__Task directions__.
Every entry is to be returned verbatim.
BEGIN
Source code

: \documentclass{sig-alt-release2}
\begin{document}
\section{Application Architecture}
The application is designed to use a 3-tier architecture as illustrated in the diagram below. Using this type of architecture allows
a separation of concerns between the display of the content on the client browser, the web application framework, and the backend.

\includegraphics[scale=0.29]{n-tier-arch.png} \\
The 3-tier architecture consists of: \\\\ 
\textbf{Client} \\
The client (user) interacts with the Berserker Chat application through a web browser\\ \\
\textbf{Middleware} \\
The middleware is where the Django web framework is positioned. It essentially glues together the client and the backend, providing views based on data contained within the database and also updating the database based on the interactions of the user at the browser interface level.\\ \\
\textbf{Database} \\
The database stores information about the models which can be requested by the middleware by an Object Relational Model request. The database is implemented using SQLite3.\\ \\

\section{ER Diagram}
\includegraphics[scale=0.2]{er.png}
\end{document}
END
__Response for this exercise__.
Source code

: \documentclass{sig-alt-release2}
\begin{document}
\section{Application Architecture}
The application is designed to use a 3-tier architecture as illustrated in the diagram below. Using this type of architecture allows
a separation of concerns between the display of the content on the client browser, the web application framework, and the backend.

\includegraphics[scale=0.29]{n-tier-arch.png} \\
The 3-tier architecture consists of: \\\\ 
\textbf{Client} \\
The client (user) interacts with the Berserker Chat application through a web browser\\ \\
\textbf{Middleware} \\
The middleware is where the Django web framework is positioned. It essentially glues together the client and the backend, providing views based on data contained within the database and also updating the database based on the interactions of the user at the browser interface level.\\ \\
\textbf{Database} \\
The database stores information about the models which can be requested by the middleware by an Object Relational Model request. The database is implemented using SQLite3.\\ \\

\section{ER Diagram}
\includegraphics[scale=0.2]{er.png}
\end{document}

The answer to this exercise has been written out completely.